In 2002, the provincial government cited the center in Kantreang as the best health center in Siem Reap. The one in Kok Dong was also awarded, for its role in treating people with tuberculosis. The year before, Glisse, who is fluent in Khmer, started a program to address the root causes of health problems. She organized a team that travels from village to village to create awareness about health issues and to distribute mosquito nets. Her team has also provided nutritional support to about 3,600 children under five and 700 pregnant or lactating mothers.

Also in 2001, Glisse launched an AIDS program through which Caritas staff have provided at-home counseling and medical services to more than 300 patients. Masson explained that the program is home-based because Glisse believes it is better for people to be among their family members when they are sick or dying. He said HIV/AIDS affects 3 percent of Cambodians.

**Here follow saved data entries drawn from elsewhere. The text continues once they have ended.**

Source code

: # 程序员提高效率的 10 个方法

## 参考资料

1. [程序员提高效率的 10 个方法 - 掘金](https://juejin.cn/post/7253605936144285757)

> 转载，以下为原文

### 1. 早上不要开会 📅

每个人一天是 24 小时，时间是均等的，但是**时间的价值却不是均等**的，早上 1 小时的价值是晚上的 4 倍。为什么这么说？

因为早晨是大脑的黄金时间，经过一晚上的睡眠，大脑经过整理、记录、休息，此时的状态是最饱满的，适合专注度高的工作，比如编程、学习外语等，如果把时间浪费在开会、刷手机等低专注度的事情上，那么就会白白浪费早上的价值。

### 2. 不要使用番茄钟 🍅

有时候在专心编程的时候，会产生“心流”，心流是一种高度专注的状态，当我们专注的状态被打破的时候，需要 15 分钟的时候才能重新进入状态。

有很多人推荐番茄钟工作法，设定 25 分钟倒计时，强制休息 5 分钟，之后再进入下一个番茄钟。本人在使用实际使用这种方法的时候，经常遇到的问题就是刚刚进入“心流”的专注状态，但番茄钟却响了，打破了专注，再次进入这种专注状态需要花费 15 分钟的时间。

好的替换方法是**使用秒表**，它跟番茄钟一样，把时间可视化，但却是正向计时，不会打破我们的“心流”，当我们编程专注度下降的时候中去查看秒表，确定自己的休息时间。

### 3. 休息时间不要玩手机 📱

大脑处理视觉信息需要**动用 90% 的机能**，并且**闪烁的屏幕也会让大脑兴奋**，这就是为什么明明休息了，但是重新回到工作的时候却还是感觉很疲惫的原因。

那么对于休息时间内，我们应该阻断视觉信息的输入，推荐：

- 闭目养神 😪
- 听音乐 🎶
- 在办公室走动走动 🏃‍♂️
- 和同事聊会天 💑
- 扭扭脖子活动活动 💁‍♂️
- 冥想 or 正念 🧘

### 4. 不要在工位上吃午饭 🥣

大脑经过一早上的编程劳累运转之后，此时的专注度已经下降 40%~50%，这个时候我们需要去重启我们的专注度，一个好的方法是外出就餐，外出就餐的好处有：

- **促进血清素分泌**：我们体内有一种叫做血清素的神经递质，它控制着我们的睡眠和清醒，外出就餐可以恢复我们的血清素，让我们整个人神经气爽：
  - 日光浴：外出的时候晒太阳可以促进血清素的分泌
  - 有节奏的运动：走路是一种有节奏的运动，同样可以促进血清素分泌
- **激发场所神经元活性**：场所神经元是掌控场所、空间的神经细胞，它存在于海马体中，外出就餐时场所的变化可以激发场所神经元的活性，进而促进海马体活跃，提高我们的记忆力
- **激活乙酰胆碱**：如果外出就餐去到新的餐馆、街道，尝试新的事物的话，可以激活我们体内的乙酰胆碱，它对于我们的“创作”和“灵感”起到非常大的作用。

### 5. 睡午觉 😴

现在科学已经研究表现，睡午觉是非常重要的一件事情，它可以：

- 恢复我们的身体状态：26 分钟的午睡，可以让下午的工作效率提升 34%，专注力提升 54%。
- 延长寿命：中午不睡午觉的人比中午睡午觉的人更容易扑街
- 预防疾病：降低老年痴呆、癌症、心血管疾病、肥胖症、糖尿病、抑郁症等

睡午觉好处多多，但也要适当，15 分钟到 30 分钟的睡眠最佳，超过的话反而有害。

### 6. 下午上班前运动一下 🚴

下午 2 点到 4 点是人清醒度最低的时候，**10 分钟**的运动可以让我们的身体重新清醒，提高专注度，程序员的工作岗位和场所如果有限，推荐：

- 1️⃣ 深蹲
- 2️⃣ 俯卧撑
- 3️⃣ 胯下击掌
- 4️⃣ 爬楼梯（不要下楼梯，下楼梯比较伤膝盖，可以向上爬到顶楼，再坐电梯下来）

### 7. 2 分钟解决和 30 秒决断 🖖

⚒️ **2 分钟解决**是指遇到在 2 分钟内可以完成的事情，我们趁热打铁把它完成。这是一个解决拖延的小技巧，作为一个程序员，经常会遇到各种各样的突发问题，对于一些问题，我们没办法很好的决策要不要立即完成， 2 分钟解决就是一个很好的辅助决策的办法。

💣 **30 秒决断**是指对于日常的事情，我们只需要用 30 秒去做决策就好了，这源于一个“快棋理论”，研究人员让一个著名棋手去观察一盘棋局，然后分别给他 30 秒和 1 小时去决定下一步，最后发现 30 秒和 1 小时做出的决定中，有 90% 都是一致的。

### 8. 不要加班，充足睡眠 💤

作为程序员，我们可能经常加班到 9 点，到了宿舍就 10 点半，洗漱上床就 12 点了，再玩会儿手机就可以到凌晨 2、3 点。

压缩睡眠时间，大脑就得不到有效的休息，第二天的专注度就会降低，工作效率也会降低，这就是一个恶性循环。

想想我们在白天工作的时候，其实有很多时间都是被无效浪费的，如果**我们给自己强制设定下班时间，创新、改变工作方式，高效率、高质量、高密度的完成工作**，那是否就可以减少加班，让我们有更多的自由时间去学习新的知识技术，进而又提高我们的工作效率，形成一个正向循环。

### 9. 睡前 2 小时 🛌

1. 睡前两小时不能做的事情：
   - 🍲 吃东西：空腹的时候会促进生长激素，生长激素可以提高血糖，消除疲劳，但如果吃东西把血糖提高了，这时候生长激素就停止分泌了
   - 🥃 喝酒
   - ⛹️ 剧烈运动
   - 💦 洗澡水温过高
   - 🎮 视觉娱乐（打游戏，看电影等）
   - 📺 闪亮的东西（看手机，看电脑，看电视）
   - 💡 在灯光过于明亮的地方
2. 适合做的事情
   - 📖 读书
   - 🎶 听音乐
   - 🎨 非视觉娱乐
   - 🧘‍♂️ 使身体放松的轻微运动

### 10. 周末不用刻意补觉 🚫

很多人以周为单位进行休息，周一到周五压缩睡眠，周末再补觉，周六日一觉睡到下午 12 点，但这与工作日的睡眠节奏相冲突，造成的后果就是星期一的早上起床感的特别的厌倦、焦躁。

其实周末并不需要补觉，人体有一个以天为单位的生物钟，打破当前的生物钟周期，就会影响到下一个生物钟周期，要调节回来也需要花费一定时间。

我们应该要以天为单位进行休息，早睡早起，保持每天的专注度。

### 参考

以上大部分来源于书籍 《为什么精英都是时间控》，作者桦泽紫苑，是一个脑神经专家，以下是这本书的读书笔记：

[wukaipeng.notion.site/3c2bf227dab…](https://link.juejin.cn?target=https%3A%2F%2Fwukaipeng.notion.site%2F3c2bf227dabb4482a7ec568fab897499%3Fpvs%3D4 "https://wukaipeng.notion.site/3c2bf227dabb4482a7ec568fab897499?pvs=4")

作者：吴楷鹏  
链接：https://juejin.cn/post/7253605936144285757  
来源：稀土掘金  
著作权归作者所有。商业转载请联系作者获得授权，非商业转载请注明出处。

Apart from health issues, Caritas Siem Reap has been involved in community development since 1997. Its projects have included restoration of a four-kilometer road and construction of three schools, two dams and more than 100 wells. The agency arranges animal vaccination and has helped establish 90 orchards, 60 vegetable gardens, 25 duck farms and seven fish farms as well as started 17 credit unions in 10 villages and a handicraft project.
Among planned projects is a supplemental food program for hundreds of school children in four villages to reduce malnutrition among them.
According to Masson, Glisse wanted to work for the poor in a less-developed country since she was a girl. The opportunity came in 1978, when she worked with the International Red Cross as a midwife in Cambodian refugee camps in Thailand.

Battambang apostolic prefecture, based 75 kilometers southwest of Siem Reap in Battambang, Cambodia's second-largest city, has eight priests, one of whom is Cambodian, 20 nuns and 30 lay missioners from various countries. Monsignor Enrique Figaredo, a Spanish Jesuit, is the apostolic prefect. The area covered by the prefecture has about 3 million people, almost all of whom are Buddhists. Catholics number no more than 10,000, according to local Church data. Siem Reap has about 20 ethnic Khmer Catholic families and 15 ethnic Vietnamese Catholic families.